In this second edition of Life skills and assets, the authors explore practices of proven worth and challenging contexts for interventions.
On the theoretical side, the book examines how life skills and assets are widely used in current discourses in psychology and education. Links with positive psychology, resiliency theory, inclusive education policies and practices, and indigenous knowledge systems, are explored.
On a practical level, the book illustrates the application of the life skills programme in group interventions with diverse participants. It also presents examples of the asset-based approach in research and practice.

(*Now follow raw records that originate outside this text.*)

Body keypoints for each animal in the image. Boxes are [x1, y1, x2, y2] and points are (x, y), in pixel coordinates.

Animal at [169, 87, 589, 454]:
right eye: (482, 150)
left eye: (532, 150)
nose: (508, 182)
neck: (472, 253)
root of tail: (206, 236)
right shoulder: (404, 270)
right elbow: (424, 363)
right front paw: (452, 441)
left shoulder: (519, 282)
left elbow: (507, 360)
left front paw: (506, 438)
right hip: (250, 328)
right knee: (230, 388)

Contextually, the challenges of identifying, accessing and mobilising strengths and assets in a milieu characterised by vulnerable children, HIV & Aids, poverty, unemployment and illiteracy are described.

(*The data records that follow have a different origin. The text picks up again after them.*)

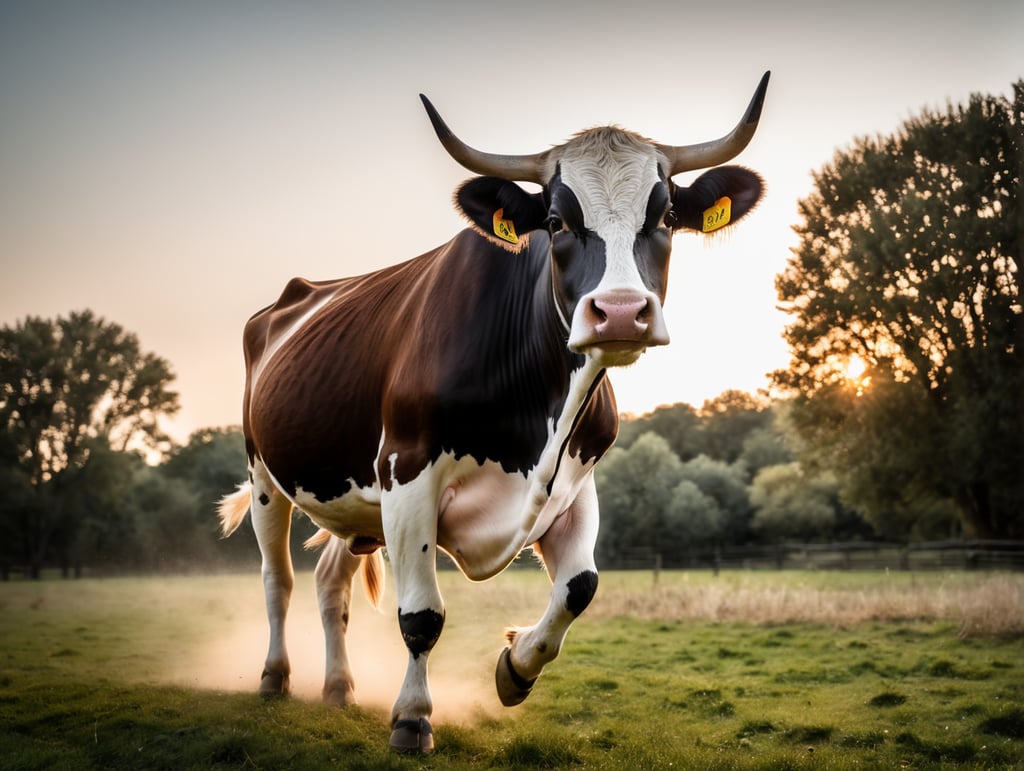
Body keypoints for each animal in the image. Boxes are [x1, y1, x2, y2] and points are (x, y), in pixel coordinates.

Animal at [218, 72, 769, 753]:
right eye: (556, 221)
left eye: (666, 215)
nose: (619, 311)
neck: (531, 417)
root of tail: (295, 294)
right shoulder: (406, 474)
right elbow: (421, 615)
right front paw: (412, 718)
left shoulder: (573, 480)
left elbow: (580, 587)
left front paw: (516, 666)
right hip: (265, 476)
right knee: (278, 580)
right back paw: (274, 677)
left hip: (353, 504)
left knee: (328, 583)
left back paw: (340, 688)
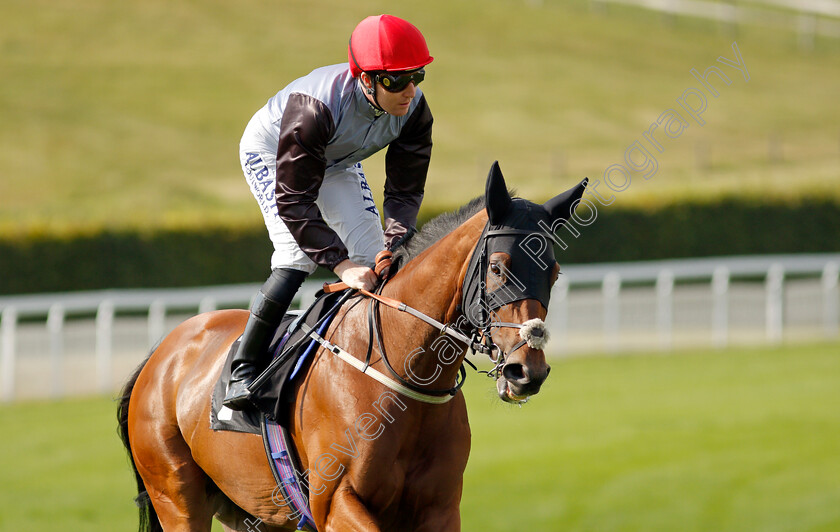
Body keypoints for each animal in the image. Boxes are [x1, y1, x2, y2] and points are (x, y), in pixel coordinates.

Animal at [116, 163, 584, 532]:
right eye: (499, 267)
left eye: (555, 272)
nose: (528, 370)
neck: (402, 377)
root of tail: (160, 354)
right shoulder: (336, 503)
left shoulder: (439, 508)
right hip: (177, 498)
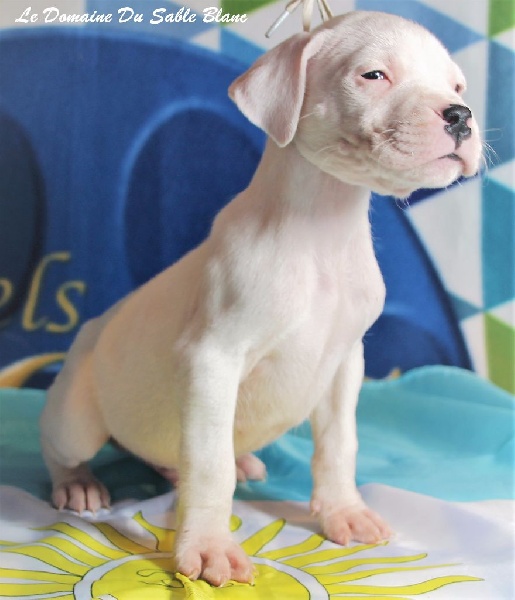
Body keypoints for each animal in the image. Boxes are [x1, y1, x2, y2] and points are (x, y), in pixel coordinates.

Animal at [40, 10, 482, 587]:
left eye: (457, 87)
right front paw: (209, 545)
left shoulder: (346, 364)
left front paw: (344, 511)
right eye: (373, 76)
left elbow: (339, 444)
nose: (461, 115)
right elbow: (209, 466)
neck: (323, 230)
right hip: (77, 415)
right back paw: (77, 483)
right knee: (63, 447)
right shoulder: (212, 361)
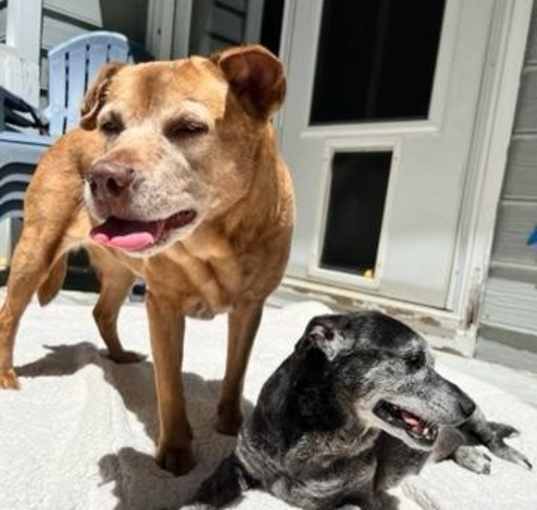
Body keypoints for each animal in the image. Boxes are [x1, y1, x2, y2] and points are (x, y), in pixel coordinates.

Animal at [0, 45, 294, 476]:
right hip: (35, 251)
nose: (101, 178)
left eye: (189, 128)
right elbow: (169, 385)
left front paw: (229, 423)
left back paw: (119, 355)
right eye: (110, 126)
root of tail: (66, 134)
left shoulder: (250, 309)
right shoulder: (163, 307)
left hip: (121, 272)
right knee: (9, 315)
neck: (214, 240)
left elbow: (235, 371)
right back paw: (6, 375)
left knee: (102, 312)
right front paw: (175, 449)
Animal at [186, 310, 528, 510]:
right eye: (414, 360)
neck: (316, 428)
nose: (468, 404)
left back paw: (495, 456)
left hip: (479, 423)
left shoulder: (361, 499)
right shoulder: (237, 464)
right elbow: (203, 496)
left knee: (489, 437)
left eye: (432, 363)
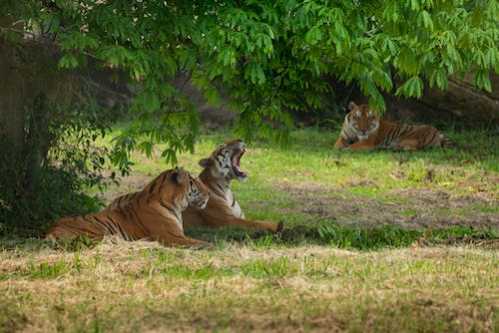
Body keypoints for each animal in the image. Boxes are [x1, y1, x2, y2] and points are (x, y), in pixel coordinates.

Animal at [45, 167, 211, 248]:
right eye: (195, 181)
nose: (209, 193)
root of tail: (50, 231)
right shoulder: (171, 236)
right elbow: (199, 242)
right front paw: (212, 246)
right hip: (97, 232)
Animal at [111, 140, 284, 233]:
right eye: (224, 146)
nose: (241, 139)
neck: (227, 187)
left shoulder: (238, 217)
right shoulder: (228, 221)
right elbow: (256, 223)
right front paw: (277, 225)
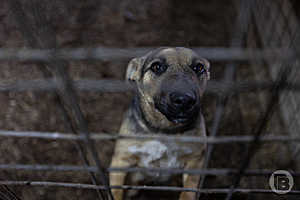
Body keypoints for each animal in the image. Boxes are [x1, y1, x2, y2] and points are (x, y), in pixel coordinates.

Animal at [109, 47, 210, 200]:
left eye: (198, 67)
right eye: (156, 67)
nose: (184, 100)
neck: (163, 130)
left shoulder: (195, 159)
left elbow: (188, 191)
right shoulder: (121, 160)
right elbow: (115, 191)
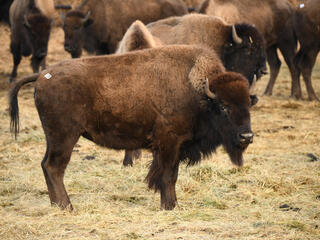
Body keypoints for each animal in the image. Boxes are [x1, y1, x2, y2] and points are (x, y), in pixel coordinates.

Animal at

Liesel Ebersöhn is Research Coordinator of HIV & Aids in the Faculty of Education at the University of Pretoria. She is a registered psychologist, supervises master?s and doctoral students and teaches postgraduate students in the Department of Educational Psychology. She has received multiple research awards and has been involved in various research projects, funded by, among others, Unicef, the ABSA Foundation and the ETDP SETA. She was a visiting associate professor and research fellow in the Department of Psychology and the Centre for Interdisciplinary Research in Aids at Yale University. Dr Ebersöhn frequently presents papers at conferences and has published numerous articles, mainly focusing on life skills, psychosocial issues and HIV & Aids, student selection and the asset-based approach. She is the co-editor of a life-skills book with a career facilitation focus, as well as of an introductory text in educational psychology.
Irma Eloff is an associate professor in and also Head of the Department of Educational Psychology at the University of Pretoria. She has won numerous awards for her research in educational psychology and her work is regularly published in international and accredited journals. She was a visiting associate professor in the Department of Psychology at Yale University in 2001 and 2002. During her academic career she has supervised more than 30 master’s and doctoral students to completion.